L’exigence de cohérence fait peut-être partie des « vieilles lunes » dont notre ministre n’a cure. En effet, ce n’est pas contre la sélection en général que Madame la ministre est partie en croisade, mais contre la sélection à l’Université. Il n’est pas question pour elle de remettre en cause la sélection dans les Écoles de commerce, les Écoles d’ingénieur, les Instituts d’Études politiques, dont Sciences po Paris (qu’elle avait par ailleurs intégré, après sélection, à l’issue d’une licence en droit)… C’est donc l’Université, et elle seule, qui ne pourrait en aucun cas, et à aucun niveau, sélectionner, sauf à empêcher le « progrès » et le « renouvellement des élites ».
Contrairement à ce que certains voudraient faire croire, les partisans, forts nombreux au demeurant, de la sélection après un certain niveau d’études, ne sont pas animés par de « vieilles lunes » anti-démocratiques. Ils ont simplement le désir de donner la meilleure formation possible à leurs étudiants, dans un contexte concurrentiel accru.

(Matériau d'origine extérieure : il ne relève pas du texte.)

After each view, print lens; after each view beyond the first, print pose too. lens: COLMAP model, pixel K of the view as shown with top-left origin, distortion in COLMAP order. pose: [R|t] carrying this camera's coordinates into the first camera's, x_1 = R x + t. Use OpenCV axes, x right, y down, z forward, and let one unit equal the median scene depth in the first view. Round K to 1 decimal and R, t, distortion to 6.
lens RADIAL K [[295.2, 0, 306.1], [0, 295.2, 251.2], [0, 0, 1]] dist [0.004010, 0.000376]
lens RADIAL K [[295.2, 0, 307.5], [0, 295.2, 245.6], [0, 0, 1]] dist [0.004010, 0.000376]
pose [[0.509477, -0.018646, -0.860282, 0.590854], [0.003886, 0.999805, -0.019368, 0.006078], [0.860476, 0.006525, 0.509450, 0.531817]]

Comment assurer à une promotion de plusieurs dizaines, voire centaines d’étudiants, une formation professionnalisante, axée sur l’échange, la réflexion et l’interactivité ? Il suffirait, certes, de multiplier les petits groupes, mais avec quels moyens, dans quels locaux ?
Pourtant, Madame la ministre dit ne pas ignorer les difficultés des Universités... La plupart ont juste la tête hors de l’eau grâce à l’abnégation de tous ceux qui y travaillent, étudiants compris, dont la bonne volonté est admirable compte tenu des conditions matérielles dans lesquelles ils se trouvent parfois.
Or, le décret préparé en urgence ne va faire que colmater certaines brèches. L’essentiel est donc à venir, et il est des raisons d’en concevoir quelques craintes. Nous profitons du printemps mais, comme chacun sait, Winter is comming et John Snow est mort (ou pas ?).
Références
■ CE, avis, 10 févr. 2016, n° 394594, Lebon ; Dalloz Actu Étudiant, 22 févr. 2016 ; AJDA 2016. 235 ; D. 2016. 379 ; ibid. 536, entretien C. Fortier.